Перестав жевать, Русик отвернулся к морю, и оно стало для него мутно-серым, будто застелил воду сплошной туман, и волны приглохли, и морось, приносимая ветром, казалась теплой. Почему никто, кроме матери, не верит ему, что отец в долгом плавании, жалеют его, а то подшучивают: «Не вернется, бросил тебя, шибко рыжим уродился». С фронта без вести пропавшие приходили... Отец ведь живой, работает матросом первого класса на большом танкере «Орел»... Но недолго огорчался Русик, он не умел быть сердитым, любил отца, немножко помнил его и всегда верил ему. Вот он в морской робе, невысокий, зато крепкий и разворотливый, чуть раскачиваясь, идет по палубе танкера, осматривает свое хозяйство: тросы, лебедки, шлюпки, запасные якоря. За бортом бушует Атлантический океан, выпрыгивают из воды летающие рыбы и дельфины, волны перекатываются через железную палубу, вдали виднеются тропические острова. Отец стоит на носу «Орла», лицо ему секут острые брызги, он смотрит в бинокль — нет ли какой опасности. Танкер выполняет важный рейс — везет на Кубу тысячи тонн нефти...
— А этот, новый, тебя не обижает?
— Иван Сафонович? Он Нинуськин папка.
— Понятно, что не твой, потому и спрашиваю.

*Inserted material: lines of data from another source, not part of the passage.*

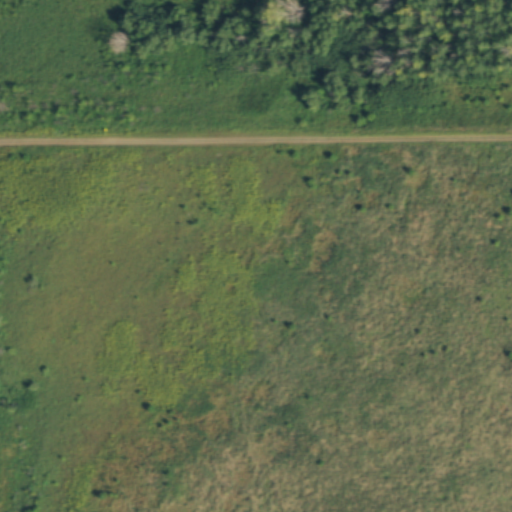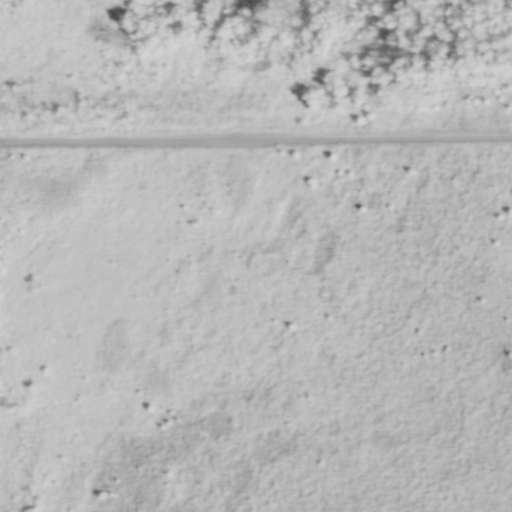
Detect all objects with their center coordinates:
road: (255, 142)
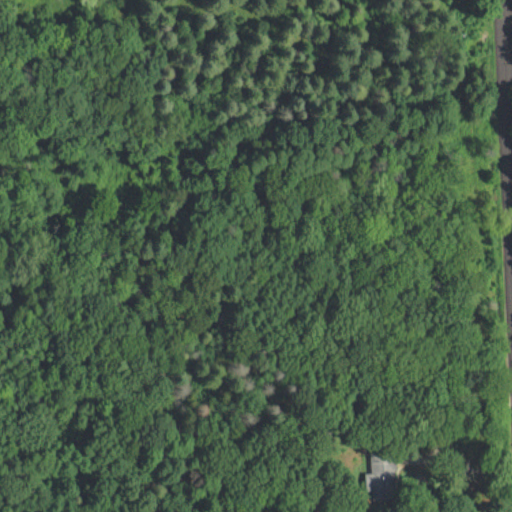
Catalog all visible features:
road: (509, 62)
road: (348, 388)
road: (460, 476)
building: (379, 478)
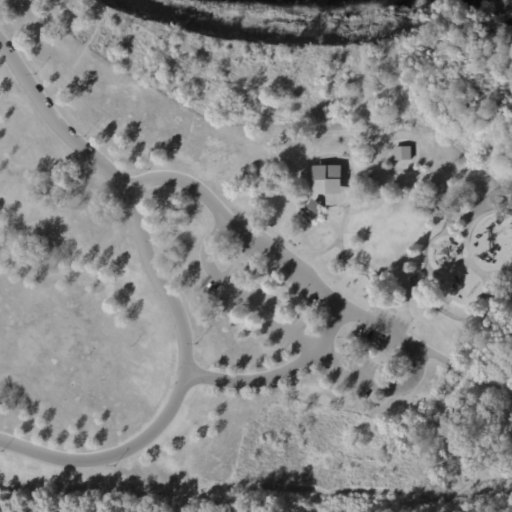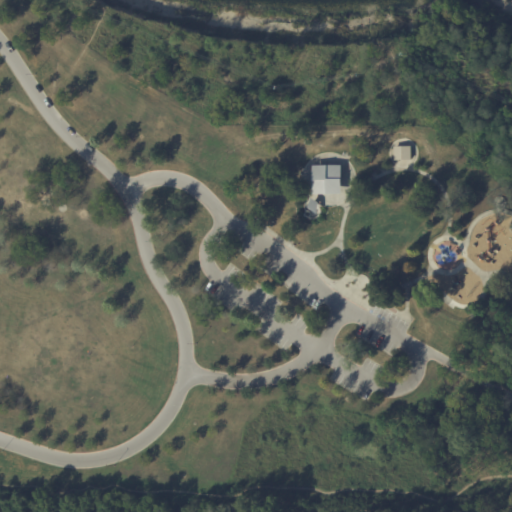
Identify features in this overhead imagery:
road: (55, 120)
building: (402, 152)
building: (403, 152)
building: (328, 178)
building: (328, 179)
street lamp: (339, 212)
park: (255, 256)
street lamp: (235, 257)
road: (295, 270)
parking lot: (280, 275)
street lamp: (294, 300)
parking lot: (256, 306)
parking lot: (382, 328)
street lamp: (344, 337)
road: (304, 339)
street lamp: (391, 365)
parking lot: (359, 375)
road: (278, 377)
road: (179, 387)
road: (491, 387)
road: (258, 486)
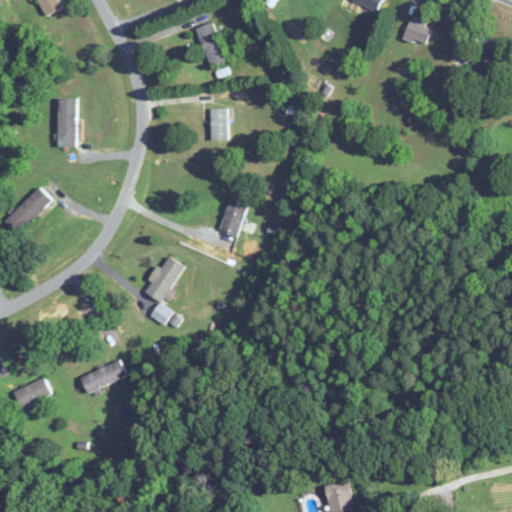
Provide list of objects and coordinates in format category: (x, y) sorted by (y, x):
building: (371, 4)
building: (51, 5)
building: (418, 31)
building: (212, 43)
building: (493, 63)
building: (68, 122)
building: (220, 123)
road: (130, 180)
building: (30, 209)
building: (235, 213)
road: (171, 221)
building: (166, 278)
building: (171, 317)
building: (104, 376)
building: (33, 393)
road: (463, 480)
building: (340, 497)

— Не-е. Он только долго разговаривает. Жить меня учит.
— Занудный тип, знаю.
— Мама говорит: хозяйственный мужик.
— Ясное дело, мимо своего рта ложку не пронесет. Видал я таких мужиков: пока молодые — бойкие шибко, а опосля, как зачахнут, местечко тихое ищут, возле чужого тепла погреться, хозяйственными делаются... Был у нас такой, тоже приезжий, году в сорок шестом, в порту работал. Ну, теперь краны, техника, а тогда горб грузчика, биндюжника — вся механизация. По двенадцать и более часов с мешками, ящиками бегали из трюмов на пирсы. Паек, правда, хороший получали, дополнительный. Ты вот и не понимаешь, любимец, какая такая штука карточная система. Так ведь?
— Хлеба мало давали. Мама рассказывала.
— Всего мало давали, а то и вовсе нечего было давать, война все съела. Ну, мы артельно жили, кашеваркой у нас Сонька моя работала. Главное — еда горячая да чтоб сполна, иначе пропал. И не отрывайся от артели, это еще важней: поможет, выручит братва — заболел, или пропился, или семье помочь надо. Каждый ведь человек, у кого ошибок не бывает. Даже конь, говорят, о четырех копытах и то спотыкается, пароход в тыщу лошадиных сил на мель садится. А человек — он как ты да я. Вроде крепкие, в душе могучие, а пойди вон к волне, стань — шибанет о камень, и нету нас, хороните, люди, красивые трупы.
— Ты про мужика хотел...
— Я и подвожу к мужику этому дело. Мы, значит, артельно живем, спины гнем, кашу хлебаем, он — в одиночку. Бегает по трапам вместе с нами, помалкивая, а как обед — в сторонке паек свой поедает. Исхудал мужик, несмотря что Сонька подкармливала из артельного котла остатками. При нас не брал, правда, стыдился. Опосля выяснилось: паек на Привозе продавал, на рынке, денежки скапливал мужичок, хотел богатым уехать в Россию. Не знаю, как бы у него вышло, может, выдюжил голодовку, да тут денежную реформу провели, а у него весь капиталец хранился в сундучке. И получил хозяйственный мужик за кажную десятку по рублику. Тебе не понять, любимец, такую трагедию. Не выдержала душа, пошатнулась, в психиатричку попал наш приезжий биндюжник. Жалели мы его, навещали. Через какое-то время, правда, оклемался, вышел на волю, к нам не пошел, умно оценил обстановку — мужиков мало, вдов вдоволь,— прибился к одной с домом, садом, огородом и по сю пору на Привозе фруктами-овощами торгует Гладкий, краснорожий, довольный жизнью. Меня презирает, Соньку не узнает. А я всегда ему говорю: «Привет, биндюжник!» И запою иной раз: «Шаланды, полные кефали...» Шипит, бормочет, милицией пугает, прибил бы меня: я ему прошлое напоминаю, а он там душу свою оставил; семью — где-то в России, а душу — в тех днях, когда горелые остатки из котла доедал. Вот как бывает, любимец милый! Да что ж я тебе, мальцу, про это рассказываю? Заболтался совсем.